I’m having lunch now in Juneau and I figured this would be a good time to write about my feelings rather than just what’s been happening. I feel quite comfortable around pretty much all of the deaf clients, but I don’t really around my co-terps. It’s mostly just J, really. She is an extremely assertive person, probably bordering on aggressive. She dominates all conversations and I get the feeling that she always has to be right. She also has very strong opinions about the role of an interpreter, and she won’t accept that any way but her way is allowable. I am tempted to let the interpreter coordinator know that not all terps are as angry and aggressive as J. I am just trying my best to get through this week. I know I don’t have to be friends with her, and I certainly won’t be. She admits that she bonds better with guys so maybe that is why she is so buddy-buddy with M, the other terp. Of course it helps (them) that they are also both smokers, and I make up excuses to leave when they light up. (If they were both drinkers, I could stick around and just order a soda or something, but something like smoke I can’t stick around for.) I think M has been pretty nice to me though; he complimented me last night on both my earrings and my dress. J is just so aggressive I can’t stand it.
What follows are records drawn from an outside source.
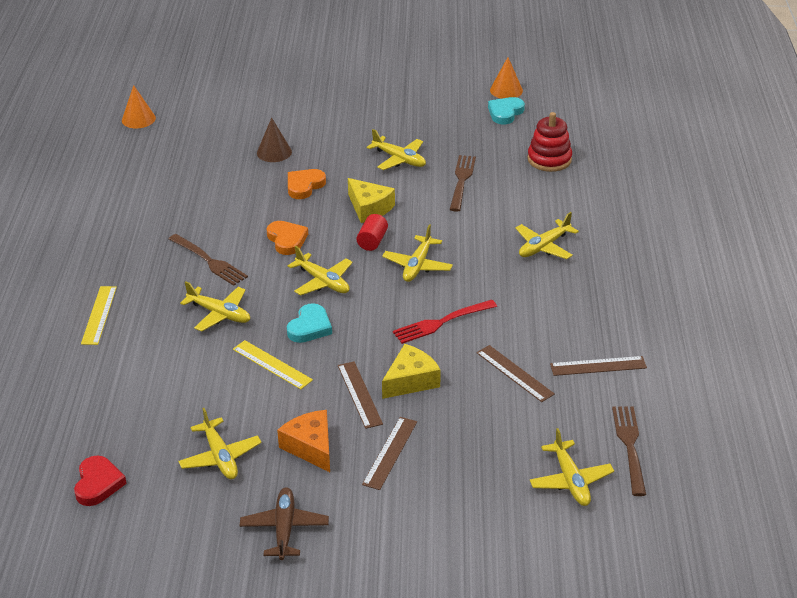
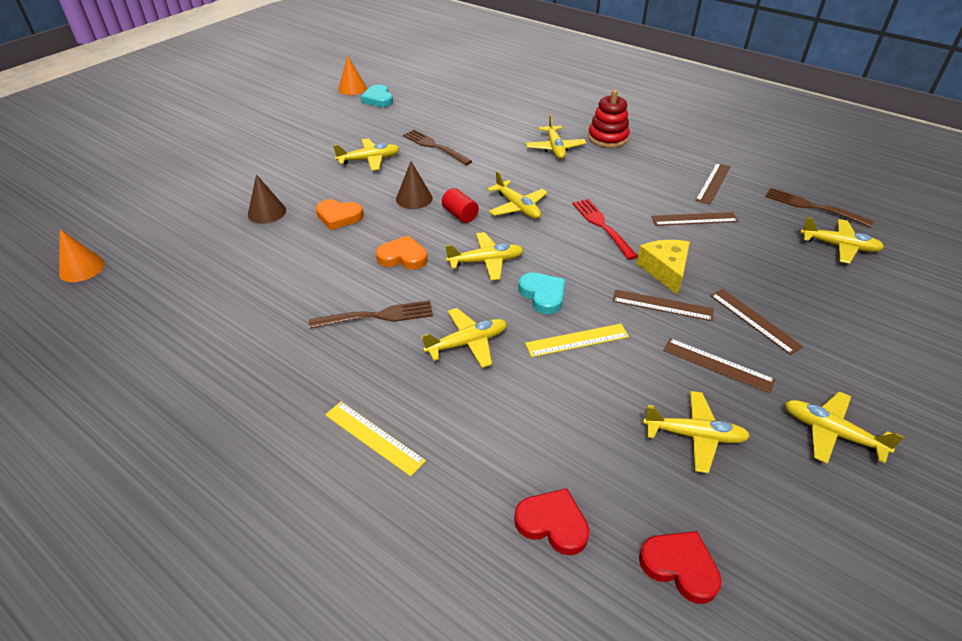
camera: 55 degrees left, 5 degrees up
(90, 417) = (552, 523): none -> red heart
(284, 528) = (831, 432): brown plane -> yellow plane
(304, 186) = (339, 216): orange heart -> orange heart turned 60 degrees counterclockwise
(311, 447) = (717, 365): orange cheese -> brown ruler
(369, 208) = (414, 198): yellow cheese -> brown cone
(441, 322) = (602, 226): red fork -> red fork turned 150 degrees clockwise
(549, 159) = (457, 107): red stacking toy -> red stacking toy (608, 138)

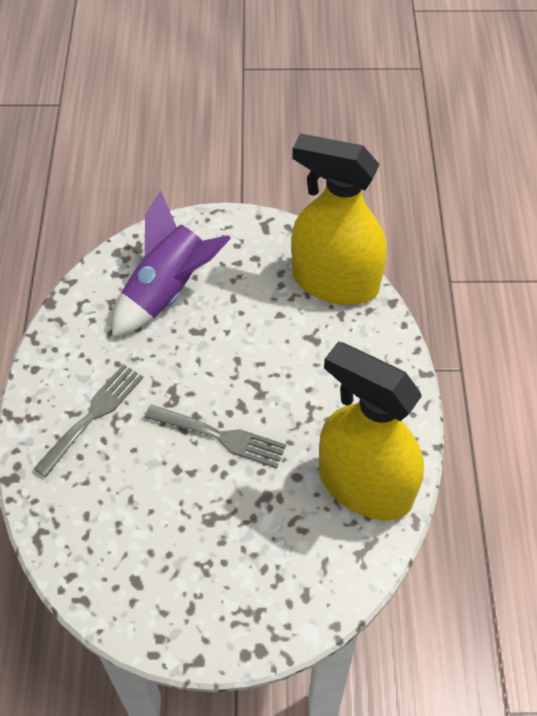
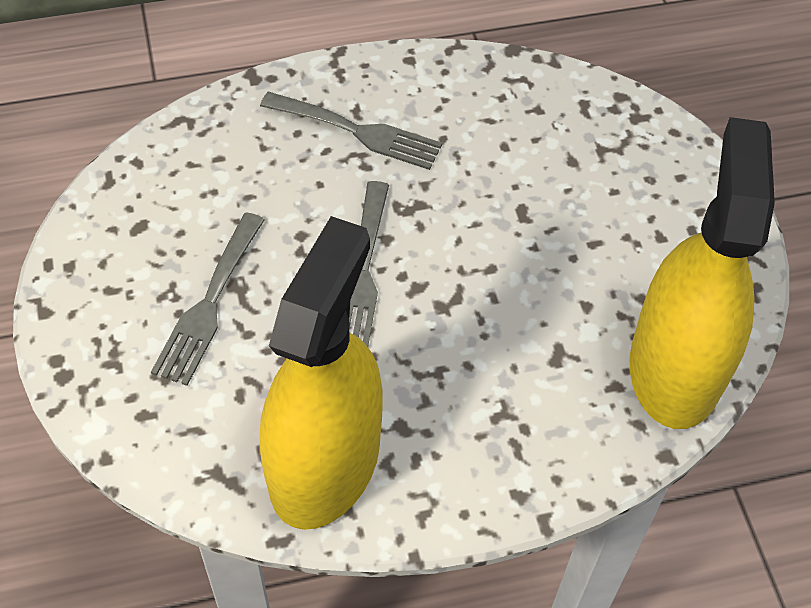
camera: 75 degrees right, 0 degrees up
(168, 291) = (577, 166): purple rocket -> none
(222, 540) = (209, 304): none -> grey fork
I miss A a lot. I know she misses me too, but she has lovies around her and I am all out on my own. I feel lonely a lot of the time. If I had the opportunity to interpret on a cruise again, I’m not sure I would. It’s just not enjoyable without her. If she could come with me I would do it, but the chances of that seem slim. When I didn’t order a drink at the party last night, one of the deaf guys asked me why. I said it was because I was saving for when I could go on vacation with my partner, and that seemed to be an acceptable answer. Yeah, I think if the opportunity should come up to do this again, I might not take it, and I won’t seek the opportunity out either.